Today, I was determined to clear the fridge of the beautiful, burgundy-colored carrots that I'd picked up weeks ago. There were six good-sized ones, so a drastic measure was in order. Remembering the amazing transformation of the root veggies in a slow-cooked hash, I decided to do something similar, but this time with an Asian twist. (Come to think of it, I think I got the carrots when I did the hash; which makes the carrots three-week old. Sigh...) The main was to be shiitake mushrooms stuffed with ground chicken, Vietnamese pink mint (that tastes like Japanese shiso), and ginger, so a side of slow-cooked carrots in Thai red curry sauce would be a nice accompaniment.

Slow-Cooked Carrots with Thai Red Curry Sauce

Slow-Cooked Carrots with Thai Red Curry Sauce (for two)

First, wash the carrots and cut them into bite-sized chunks. Heat a generous amount of butter or vegetable oil in a heavy frying pan, and sautée the garlic and onion. When they're half translucent, add carrots. Stir to coat the carrots with butter (or oil), then arrange the carrots on the pan so that every piece is touching the pan. Sprinkle the coriander seeds. Turn the heat down and cook slowly, without stirring. Every once in a while, turn the carrots to ensure that all sides are browned.

Meanwhile, mix the coconut milk, red curry paste and lime peel in a bowl. After about 30 minutes of slow-cooking (or when the carrots are cooked through and the onions are nicely caramelized), pour the mixture into the frying pan. Let the sauce simmer and thicken for a minute or two. Serve in a bowl or on a plate, and garnish with fresh cilantro. It does take about half an hour for the carrots to slowly release its sweetness, but that doesn't mean that you have to tend the pan every single minute of it.

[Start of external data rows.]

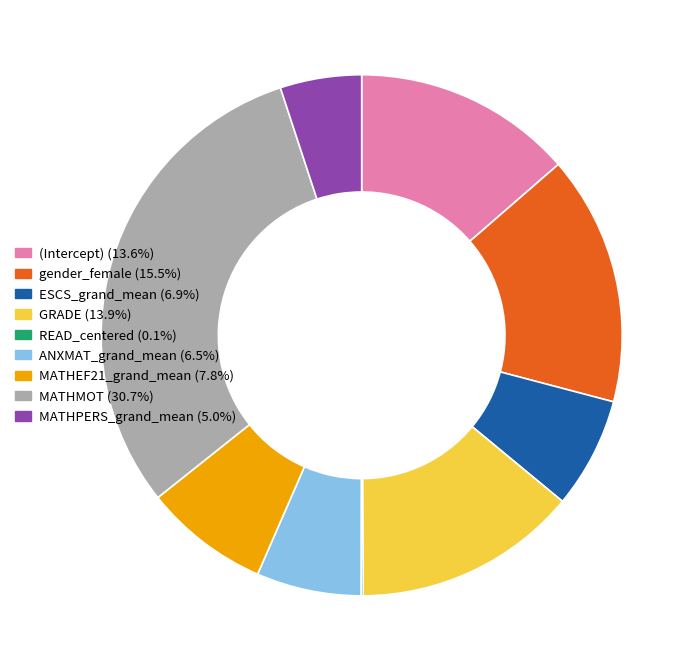

Is there any slice that represents more than half of the pie?

No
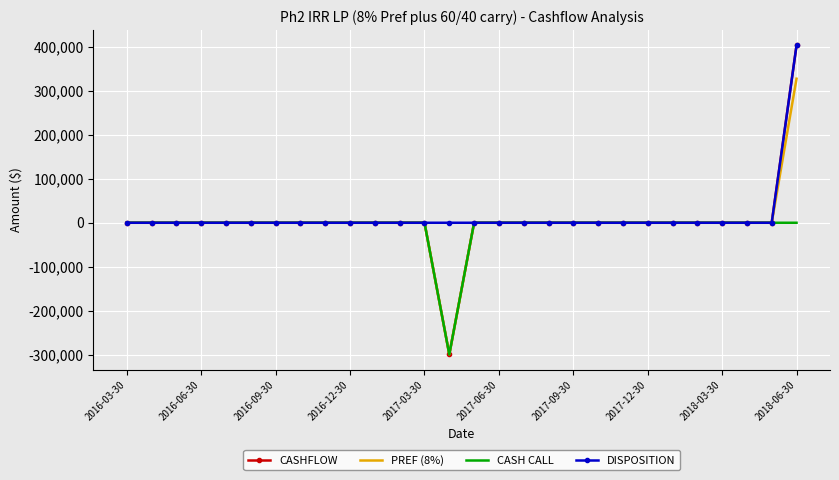

Which series has the widest spread of values?

CASHFLOW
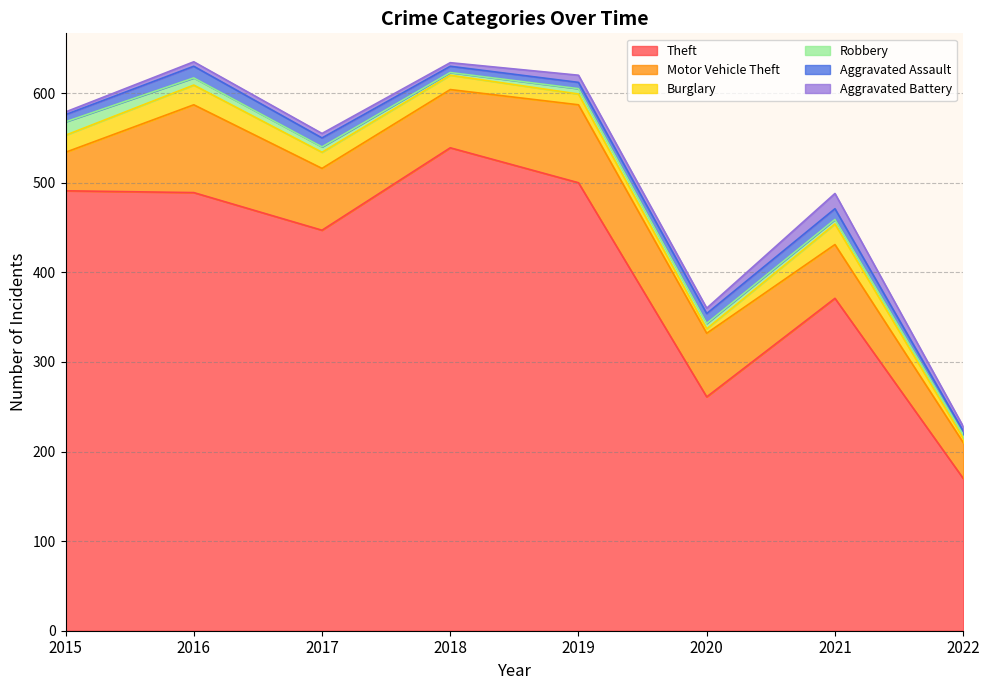

Reading left to right, list all the values displayed in this chart.

Theft: 491	489	447	539	500	261	371	170
Motor Vehicle Theft: 43	98	69	65	87	71	60	40
Burglary: 19	22	18	16	12	5	23	5
Robbery: 15	8	6	3	6	6	5	4
Aggravated Assault: 8	13	10	7	7	11	12	4
Aggravated Battery: 3	5	5	4	8	6	17	5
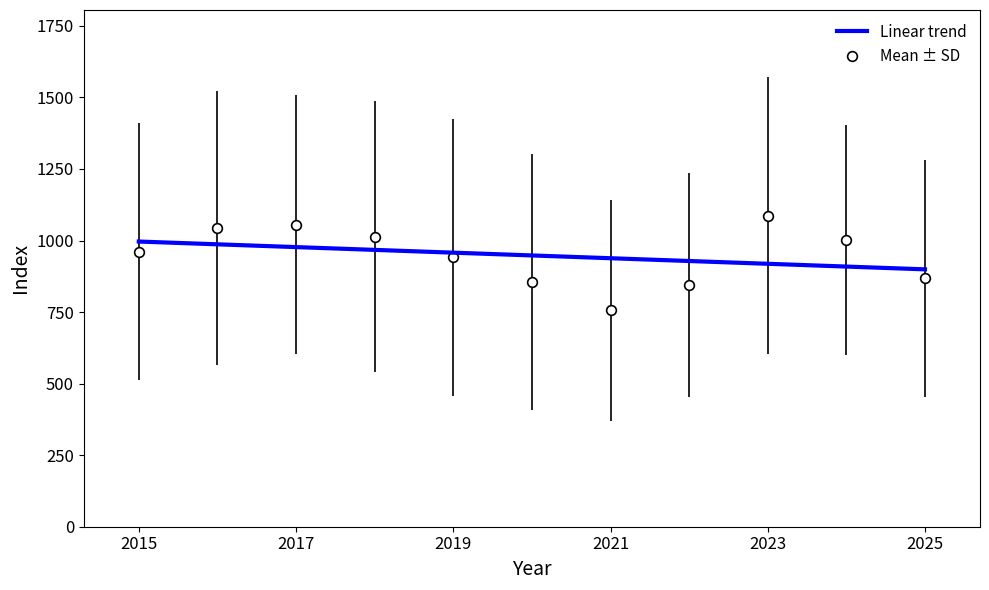

Which series has the widest spread of values?

Mean ± SD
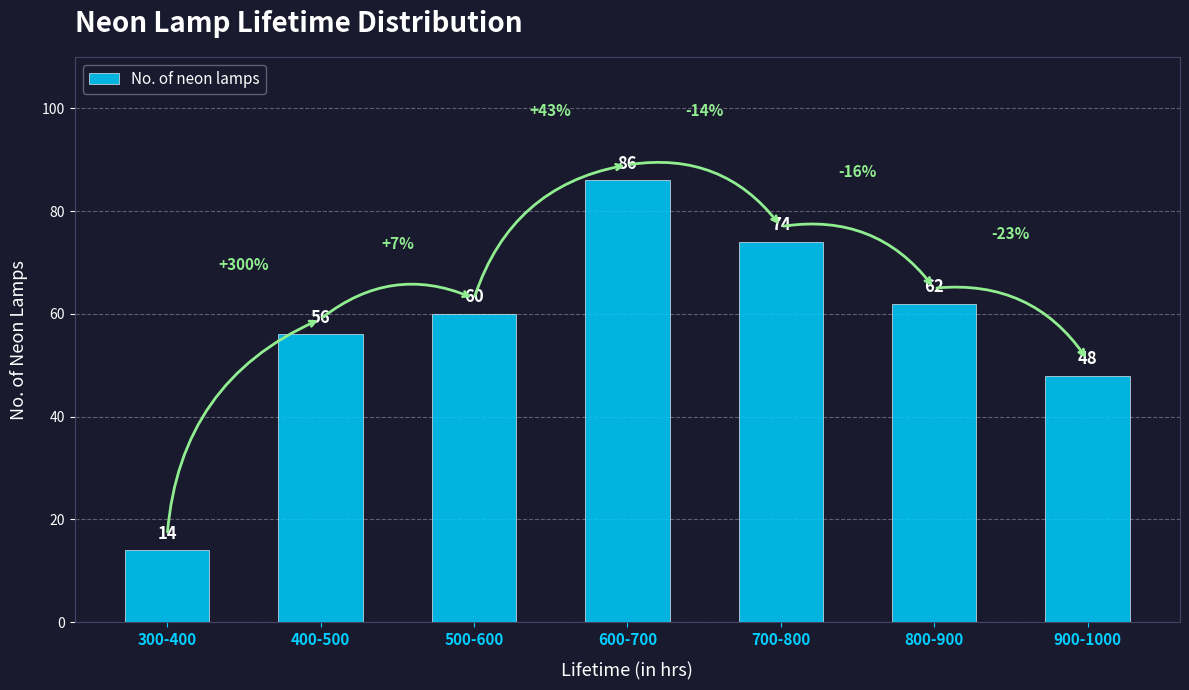

Does the chart contain stacked bars?

No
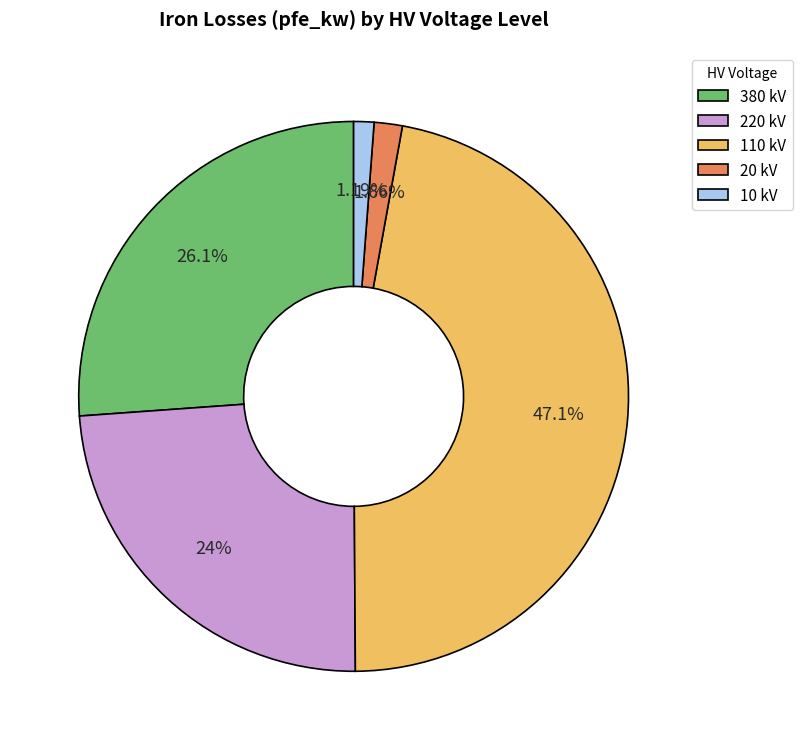

Which has a higher value, 380 kV or 10 kV?

380 kV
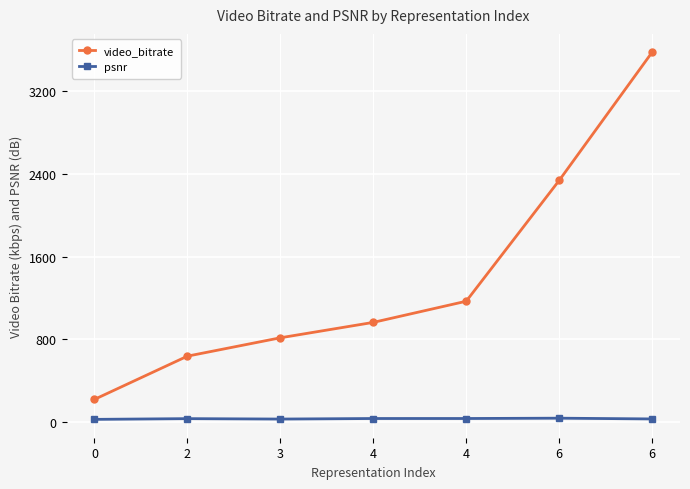

Count the number of categories in the chart.

7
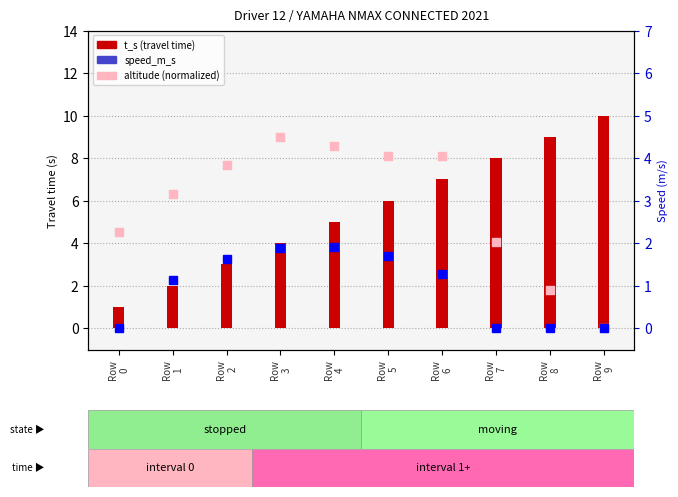

Which series contains the lowest Y value?

altitude (normalized)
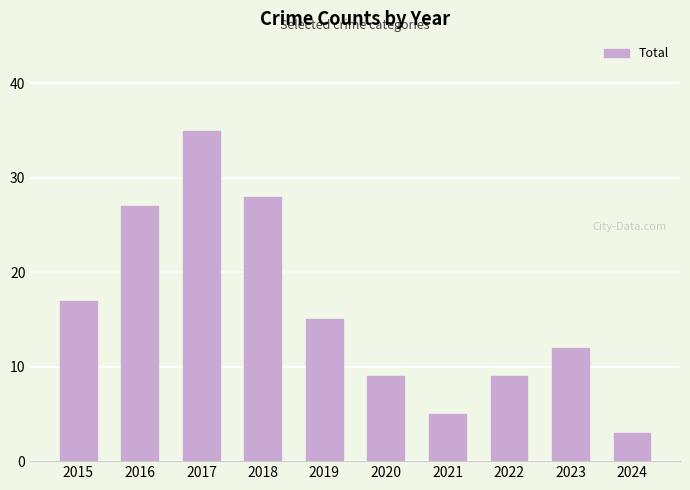

At which label does the data first exceed 15?

2015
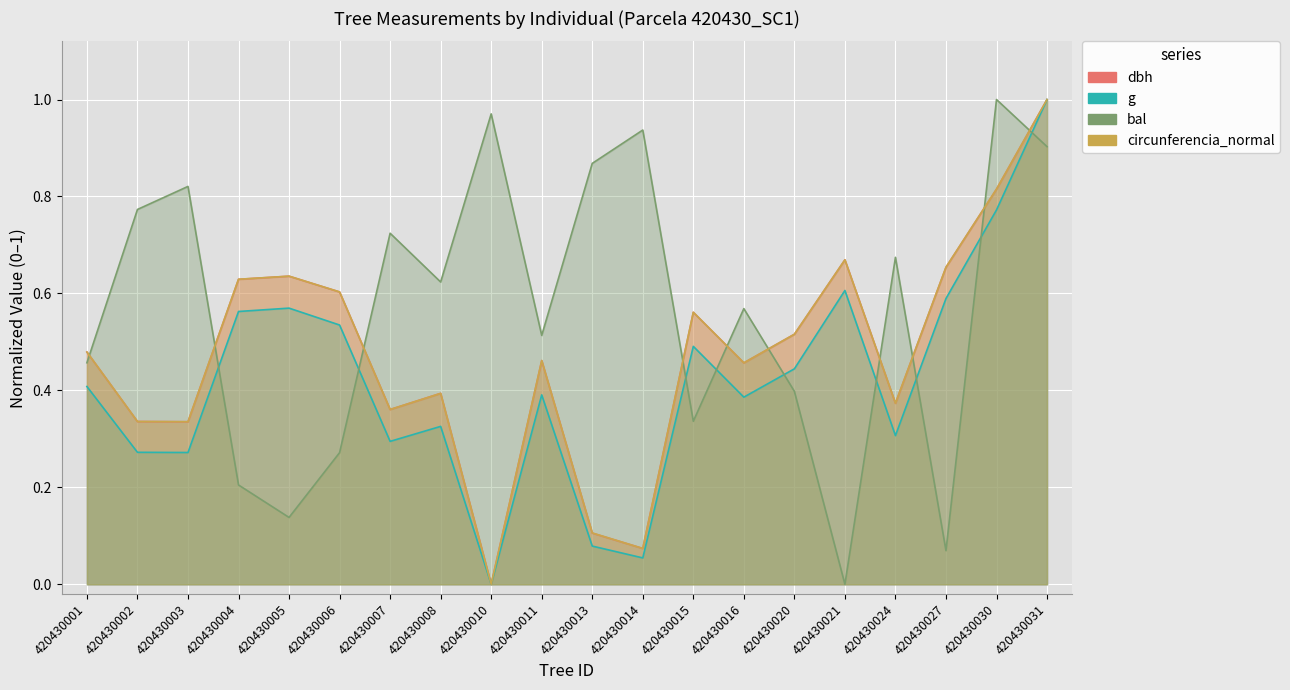

What is the sum of the circunferencia_normal values at 420430020 and 420430021?

1.2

I managed to make the stuffed shiitake mushrooms and miso soup while the carrots cooked. This is a let-the-stove-do-its-job-while-I-do-mine kind of recipe.

As was the case with the root veggie hash, the slow cooking on low heat brought out the natural sugar in the carrots, while the tang and heat of the Thai red curry livened up the sweetness. There wasn't a hint of that green, pungent flavor typical of carrots--this might be a disappointing dish if you love that flavor, but even for a carrot lover, I think the surprising sweetness within the carrots that the slow-cooking brings out would be pleasurable. I wonder if you could pass this dish to your carrot-hating kids without them rejecting it--it doesn't taste like carrots at all, but then again, kids are freakishly keen observers when it comes to foods they don't like. I've read enough accounts of failed attempts to "hide" a detested ingredient in an innocent-looking dish. One thing for sure is, though, that once a carrot hater puts this in his/her mouth, the toughest hurdle has been cleared.

We successfully defeated the six remaining carrots with this wonderfully comforting dish--just in time for a next bunch from the Green City Market on Wednesday!